The Amazing Meals of Martha Maloney
Margaret Wild & Dan Wild
Walker Books, 2021
25pp., hbk., RRP $A25.99
Martha Maloney is on an excursion with her class to the Museum of Famous People – it’s a visit she has looked forward to all term because she has a unique way of exploring the life and times of those who have gone before. Although her long-suffering teacher Mrs Souza warns her that “eating and drinking is absolutely, totally forbidden here”, Martha doesn’t hear a word because she is off having meals with the various folks she finds -King Henry VIII, Princess Marie Antoinette, Queen Nefertiti , Emperor Claudius, and Emperor Puyi travelling not only through time but also countries.

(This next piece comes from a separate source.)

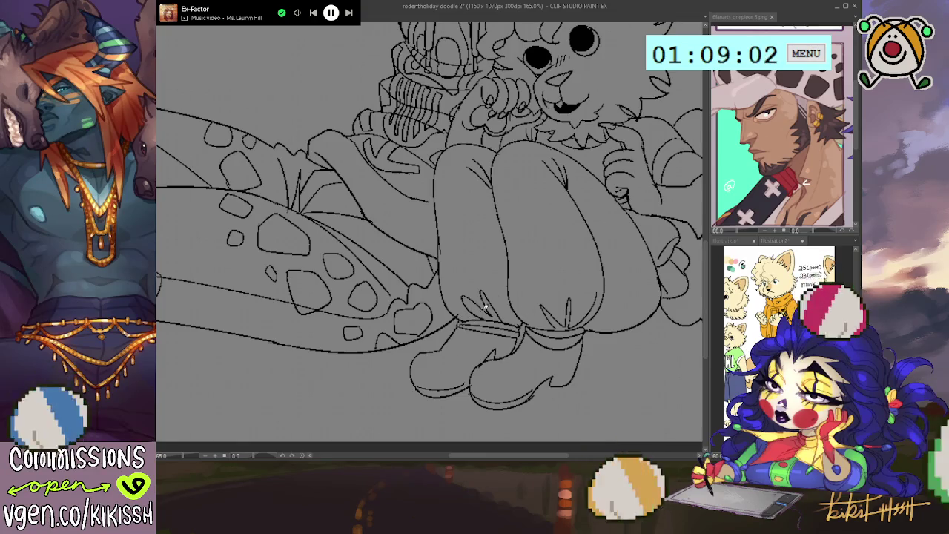
Step: Auto-select the empty background around the man and dog, then zoom in
{"action": "left_click", "coordinate": [521, 340]}
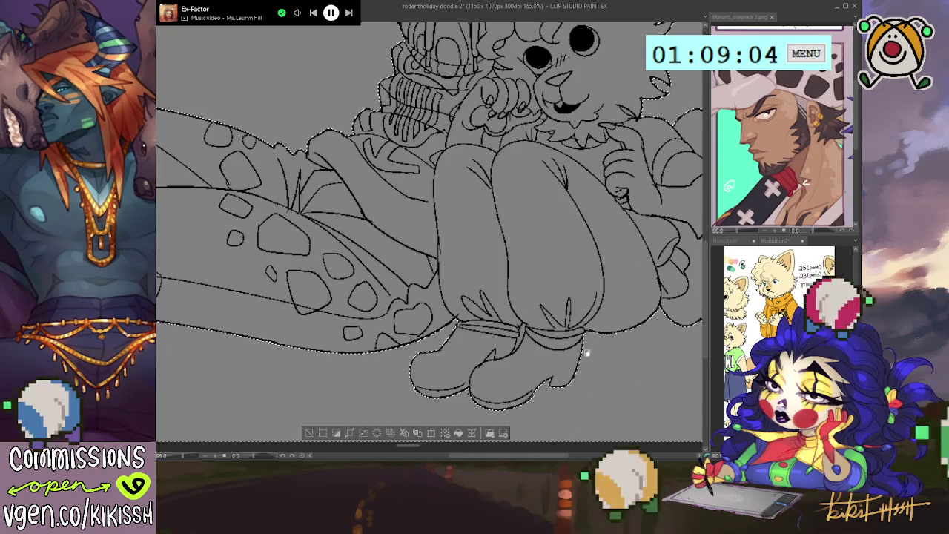
{"action": "key", "text": "ctrl+minus"}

Accompanying the spectacular illustrations is a commentary by Martha about the person and the banquet she finds herself at as well as the menu and fascinating endnotes that give a few facts about her host and the food of the time, all held together by the increasingly overwhelmed Mrs Souza who, as any teacher knows finds keeping lids together on an excursion is like the proverbial herding cats.
So far this review year, there has been a thread of discovering history – Our Country: Ancient Wonders; BANG! The Story of How Life on Earth Began; Earth is Big; Australian Backyard Explorer; and The History of Everywhere , each giving a different perspective and offering ways to help our students explore times past through their various lenses and interests. The Amazing Meals of Martha Maloney continues this trend offering a new way to investigate a people and their times, either expanding on those offered by the creators or by selecting someone at a different time who interests them. They could even compare the tables of the rich and famous of the time with those of the ordinary people, investigating the choices and the differences; compare the banquet of Henry VIII to that of Emperor Puyi and examine the menu’s variety and what were considered delicacies where while comparing them to a similar occasion here… For those wanting a more modern and immediate focus they could compare what were considered festive foods in the time of their great-grandparents to what they eat (in the 50s, roast chicken was the Christmas table treat) and perhaps even develop an extra entry for the book based on a 21st century treat. They could investigate the food of their classmates and how it varies from what their own dinner table looks like, perhaps even culminating in an international food fest and recipe book!
If we consider food to be the essential common denominator across time and place, there is endless inspiration in this unique book that I believe will feature in many awards lists this year.